What to produce: Can you rewrite the records below so that every "Amsterdam" becomes "Rotterdam" while everything else stays unchanged?

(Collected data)
──────

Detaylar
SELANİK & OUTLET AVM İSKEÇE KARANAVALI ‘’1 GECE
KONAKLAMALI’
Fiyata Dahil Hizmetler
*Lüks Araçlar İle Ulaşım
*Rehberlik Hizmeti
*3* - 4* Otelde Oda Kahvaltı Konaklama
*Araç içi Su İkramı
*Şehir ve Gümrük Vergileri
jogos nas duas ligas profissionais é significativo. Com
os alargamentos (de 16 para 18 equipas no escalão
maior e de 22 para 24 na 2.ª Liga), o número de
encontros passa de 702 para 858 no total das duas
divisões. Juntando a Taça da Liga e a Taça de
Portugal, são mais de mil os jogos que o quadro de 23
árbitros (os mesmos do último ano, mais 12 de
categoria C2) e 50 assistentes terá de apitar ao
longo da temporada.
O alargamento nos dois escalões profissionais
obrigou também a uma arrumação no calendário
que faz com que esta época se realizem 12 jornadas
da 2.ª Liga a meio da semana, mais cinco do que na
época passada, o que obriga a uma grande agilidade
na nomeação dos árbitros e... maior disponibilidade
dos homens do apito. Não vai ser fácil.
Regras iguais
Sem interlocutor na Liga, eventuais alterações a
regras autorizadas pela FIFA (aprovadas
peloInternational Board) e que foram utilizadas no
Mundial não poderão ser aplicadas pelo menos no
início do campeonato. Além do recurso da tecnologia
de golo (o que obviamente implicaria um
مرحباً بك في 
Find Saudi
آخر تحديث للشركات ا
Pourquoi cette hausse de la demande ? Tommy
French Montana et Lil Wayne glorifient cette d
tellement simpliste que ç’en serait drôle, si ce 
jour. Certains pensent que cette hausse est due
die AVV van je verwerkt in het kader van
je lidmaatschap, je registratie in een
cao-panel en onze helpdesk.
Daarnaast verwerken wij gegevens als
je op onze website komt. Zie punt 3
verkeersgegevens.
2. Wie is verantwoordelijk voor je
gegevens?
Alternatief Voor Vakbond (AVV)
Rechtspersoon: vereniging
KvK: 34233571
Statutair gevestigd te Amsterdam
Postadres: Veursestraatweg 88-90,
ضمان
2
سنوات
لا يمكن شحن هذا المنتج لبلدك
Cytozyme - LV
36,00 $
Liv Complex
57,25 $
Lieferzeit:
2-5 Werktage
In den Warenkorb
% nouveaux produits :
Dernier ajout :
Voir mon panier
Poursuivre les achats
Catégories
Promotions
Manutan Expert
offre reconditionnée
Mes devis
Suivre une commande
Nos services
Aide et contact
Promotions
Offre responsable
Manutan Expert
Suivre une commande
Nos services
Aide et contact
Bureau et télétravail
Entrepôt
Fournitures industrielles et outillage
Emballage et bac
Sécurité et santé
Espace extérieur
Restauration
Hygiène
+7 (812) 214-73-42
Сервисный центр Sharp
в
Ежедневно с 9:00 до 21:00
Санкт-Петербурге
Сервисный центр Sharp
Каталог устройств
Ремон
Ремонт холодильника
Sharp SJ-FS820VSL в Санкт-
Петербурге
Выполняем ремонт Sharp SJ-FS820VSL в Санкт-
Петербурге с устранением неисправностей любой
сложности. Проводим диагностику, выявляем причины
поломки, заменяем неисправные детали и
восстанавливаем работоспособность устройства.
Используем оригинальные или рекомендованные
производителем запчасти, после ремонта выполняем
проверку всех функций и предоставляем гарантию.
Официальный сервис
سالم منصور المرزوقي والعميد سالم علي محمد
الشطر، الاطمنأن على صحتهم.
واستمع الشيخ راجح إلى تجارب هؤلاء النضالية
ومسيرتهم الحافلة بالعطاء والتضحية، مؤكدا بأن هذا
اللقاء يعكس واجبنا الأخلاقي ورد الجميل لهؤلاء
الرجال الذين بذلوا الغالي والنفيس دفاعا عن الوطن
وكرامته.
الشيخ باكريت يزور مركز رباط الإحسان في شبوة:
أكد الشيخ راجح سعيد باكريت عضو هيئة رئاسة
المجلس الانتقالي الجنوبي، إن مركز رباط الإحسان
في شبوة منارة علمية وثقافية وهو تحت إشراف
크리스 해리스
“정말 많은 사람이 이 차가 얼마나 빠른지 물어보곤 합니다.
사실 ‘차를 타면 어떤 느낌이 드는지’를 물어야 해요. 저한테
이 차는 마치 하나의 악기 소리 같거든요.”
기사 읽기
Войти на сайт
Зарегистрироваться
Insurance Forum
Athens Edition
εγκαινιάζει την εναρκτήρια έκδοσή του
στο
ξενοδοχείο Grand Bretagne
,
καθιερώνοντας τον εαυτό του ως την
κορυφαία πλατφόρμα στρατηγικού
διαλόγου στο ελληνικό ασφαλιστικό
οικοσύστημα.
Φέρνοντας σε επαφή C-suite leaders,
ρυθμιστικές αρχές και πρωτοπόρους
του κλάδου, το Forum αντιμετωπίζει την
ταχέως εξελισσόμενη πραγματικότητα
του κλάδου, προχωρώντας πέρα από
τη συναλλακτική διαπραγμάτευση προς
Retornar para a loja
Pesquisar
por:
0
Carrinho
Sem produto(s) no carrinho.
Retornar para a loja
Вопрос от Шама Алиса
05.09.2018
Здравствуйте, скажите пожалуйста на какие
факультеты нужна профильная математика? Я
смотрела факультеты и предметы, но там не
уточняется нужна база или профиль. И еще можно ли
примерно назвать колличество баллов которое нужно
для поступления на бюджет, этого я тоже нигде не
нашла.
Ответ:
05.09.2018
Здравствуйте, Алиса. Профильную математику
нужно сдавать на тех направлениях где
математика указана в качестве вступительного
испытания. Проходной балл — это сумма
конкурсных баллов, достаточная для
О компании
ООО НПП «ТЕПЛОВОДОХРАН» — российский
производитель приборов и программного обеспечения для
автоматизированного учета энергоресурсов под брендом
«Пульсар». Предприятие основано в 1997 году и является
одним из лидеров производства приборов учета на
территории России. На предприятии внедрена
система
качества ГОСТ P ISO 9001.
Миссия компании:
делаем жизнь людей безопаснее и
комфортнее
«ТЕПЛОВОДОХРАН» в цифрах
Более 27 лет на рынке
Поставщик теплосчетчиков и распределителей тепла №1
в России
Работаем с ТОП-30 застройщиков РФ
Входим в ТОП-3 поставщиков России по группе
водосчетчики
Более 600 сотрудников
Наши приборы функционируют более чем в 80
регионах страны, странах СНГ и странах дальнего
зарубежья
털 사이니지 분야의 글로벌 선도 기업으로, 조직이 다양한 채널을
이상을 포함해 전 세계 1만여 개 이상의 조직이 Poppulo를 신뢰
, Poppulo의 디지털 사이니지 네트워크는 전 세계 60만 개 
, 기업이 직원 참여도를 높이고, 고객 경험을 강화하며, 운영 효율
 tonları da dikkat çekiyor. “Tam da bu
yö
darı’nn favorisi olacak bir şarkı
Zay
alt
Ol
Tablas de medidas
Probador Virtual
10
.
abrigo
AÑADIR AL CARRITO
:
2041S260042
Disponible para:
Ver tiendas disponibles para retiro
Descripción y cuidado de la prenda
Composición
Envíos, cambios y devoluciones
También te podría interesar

──────

Solved problem:
Detaylar
SELANİK & OUTLET AVM İSKEÇE KARANAVALI ‘’1 GECE
KONAKLAMALI’
Fiyata Dahil Hizmetler
*Lüks Araçlar İle Ulaşım
*Rehberlik Hizmeti
*3* - 4* Otelde Oda Kahvaltı Konaklama
*Araç içi Su İkramı
*Şehir ve Gümrük Vergileri
jogos nas duas ligas profissionais é significativo. Com
os alargamentos (de 16 para 18 equipas no escalão
maior e de 22 para 24 na 2.ª Liga), o número de
encontros passa de 702 para 858 no total das duas
divisões. Juntando a Taça da Liga e a Taça de
Portugal, são mais de mil os jogos que o quadro de 23
árbitros (os mesmos do último ano, mais 12 de
categoria C2) e 50 assistentes terá de apitar ao
longo da temporada.
O alargamento nos dois escalões profissionais
obrigou também a uma arrumação no calendário
que faz com que esta época se realizem 12 jornadas
da 2.ª Liga a meio da semana, mais cinco do que na
época passada, o que obriga a uma grande agilidade
na nomeação dos árbitros e... maior disponibilidade
dos homens do apito. Não vai ser fácil.
Regras iguais
Sem interlocutor na Liga, eventuais alterações a
regras autorizadas pela FIFA (aprovadas
peloInternational Board) e que foram utilizadas no
Mundial não poderão ser aplicadas pelo menos no
início do campeonato. Além do recurso da tecnologia
de golo (o que obviamente implicaria um
مرحباً بك في 
Find Saudi
آخر تحديث للشركات ا
Pourquoi cette hausse de la demande ? Tommy
French Montana et Lil Wayne glorifient cette d
tellement simpliste que ç’en serait drôle, si ce 
jour. Certains pensent que cette hausse est due
die AVV van je verwerkt in het kader van
je lidmaatschap, je registratie in een
cao-panel en onze helpdesk.
Daarnaast verwerken wij gegevens als
je op onze website komt. Zie punt 3
verkeersgegevens.
2. Wie is verantwoordelijk voor je
gegevens?
Alternatief Voor Vakbond (AVV)
Rechtspersoon: vereniging
KvK: 34233571
Statutair gevestigd te Rotterdam
Postadres: Veursestraatweg 88-90,
ضمان
2
سنوات
لا يمكن شحن هذا المنتج لبلدك
Cytozyme - LV
36,00 $
Liv Complex
57,25 $
Lieferzeit:
2-5 Werktage
In den Warenkorb
% nouveaux produits :
Dernier ajout :
Voir mon panier
Poursuivre les achats
Catégories
Promotions
Manutan Expert
offre reconditionnée
Mes devis
Suivre une commande
Nos services
Aide et contact
Promotions
Offre responsable
Manutan Expert
Suivre une commande
Nos services
Aide et contact
Bureau et télétravail
Entrepôt
Fournitures industrielles et outillage
Emballage et bac
Sécurité et santé
Espace extérieur
Restauration
Hygiène
+7 (812) 214-73-42
Сервисный центр Sharp
в
Ежедневно с 9:00 до 21:00
Санкт-Петербурге
Сервисный центр Sharp
Каталог устройств
Ремон
Ремонт холодильника
Sharp SJ-FS820VSL в Санкт-
Петербурге
Выполняем ремонт Sharp SJ-FS820VSL в Санкт-
Петербурге с устранением неисправностей любой
сложности. Проводим диагностику, выявляем причины
поломки, заменяем неисправные детали и
восстанавливаем работоспособность устройства.
Используем оригинальные или рекомендованные
производителем запчасти, после ремонта выполняем
проверку всех функций и предоставляем гарантию.
Официальный сервис
سالم منصور المرزوقي والعميد سالم علي محمد
الشطر، الاطمنأن على صحتهم.
واستمع الشيخ راجح إلى تجارب هؤلاء النضالية
ومسيرتهم الحافلة بالعطاء والتضحية، مؤكدا بأن هذا
اللقاء يعكس واجبنا الأخلاقي ورد الجميل لهؤلاء
الرجال الذين بذلوا الغالي والنفيس دفاعا عن الوطن
وكرامته.
الشيخ باكريت يزور مركز رباط الإحسان في شبوة:
أكد الشيخ راجح سعيد باكريت عضو هيئة رئاسة
المجلس الانتقالي الجنوبي، إن مركز رباط الإحسان
في شبوة منارة علمية وثقافية وهو تحت إشراف
크리스 해리스
“정말 많은 사람이 이 차가 얼마나 빠른지 물어보곤 합니다.
사실 ‘차를 타면 어떤 느낌이 드는지’를 물어야 해요. 저한테
이 차는 마치 하나의 악기 소리 같거든요.”
기사 읽기
Войти на сайт
Зарегистрироваться
Insurance Forum
Athens Edition
εγκαινιάζει την εναρκτήρια έκδοσή του
στο
ξενοδοχείο Grand Bretagne
,
καθιερώνοντας τον εαυτό του ως την
κορυφαία πλατφόρμα στρατηγικού
διαλόγου στο ελληνικό ασφαλιστικό
οικοσύστημα.
Φέρνοντας σε επαφή C-suite leaders,
ρυθμιστικές αρχές και πρωτοπόρους
του κλάδου, το Forum αντιμετωπίζει την
ταχέως εξελισσόμενη πραγματικότητα
του κλάδου, προχωρώντας πέρα από
τη συναλλακτική διαπραγμάτευση προς
Retornar para a loja
Pesquisar
por:
0
Carrinho
Sem produto(s) no carrinho.
Retornar para a loja
Вопрос от Шама Алиса
05.09.2018
Здравствуйте, скажите пожалуйста на какие
факультеты нужна профильная математика? Я
смотрела факультеты и предметы, но там не
уточняется нужна база или профиль. И еще можно ли
примерно назвать колличество баллов которое нужно
для поступления на бюджет, этого я тоже нигде не
нашла.
Ответ:
05.09.2018
Здравствуйте, Алиса. Профильную математику
нужно сдавать на тех направлениях где
математика указана в качестве вступительного
испытания. Проходной балл — это сумма
конкурсных баллов, достаточная для
О компании
ООО НПП «ТЕПЛОВОДОХРАН» — российский
производитель приборов и программного обеспечения для
автоматизированного учета энергоресурсов под брендом
«Пульсар». Предприятие основано в 1997 году и является
одним из лидеров производства приборов учета на
территории России. На предприятии внедрена
система
качества ГОСТ P ISO 9001.
Миссия компании:
делаем жизнь людей безопаснее и
комфортнее
«ТЕПЛОВОДОХРАН» в цифрах
Более 27 лет на рынке
Поставщик теплосчетчиков и распределителей тепла №1
в России
Работаем с ТОП-30 застройщиков РФ
Входим в ТОП-3 поставщиков России по группе
водосчетчики
Более 600 сотрудников
Наши приборы функционируют более чем в 80
регионах страны, странах СНГ и странах дальнего
зарубежья
털 사이니지 분야의 글로벌 선도 기업으로, 조직이 다양한 채널을
이상을 포함해 전 세계 1만여 개 이상의 조직이 Poppulo를 신뢰
, Poppulo의 디지털 사이니지 네트워크는 전 세계 60만 개 
, 기업이 직원 참여도를 높이고, 고객 경험을 강화하며, 운영 효율
 tonları da dikkat çekiyor. “Tam da bu
yö
darı’nn favorisi olacak bir şarkı
Zay
alt
Ol
Tablas de medidas
Probador Virtual
10
.
abrigo
AÑADIR AL CARRITO
:
2041S260042
Disponible para:
Ver tiendas disponibles para retiro
Descripción y cuidado de la prenda
Composición
Envíos, cambios y devoluciones
También te podría interesar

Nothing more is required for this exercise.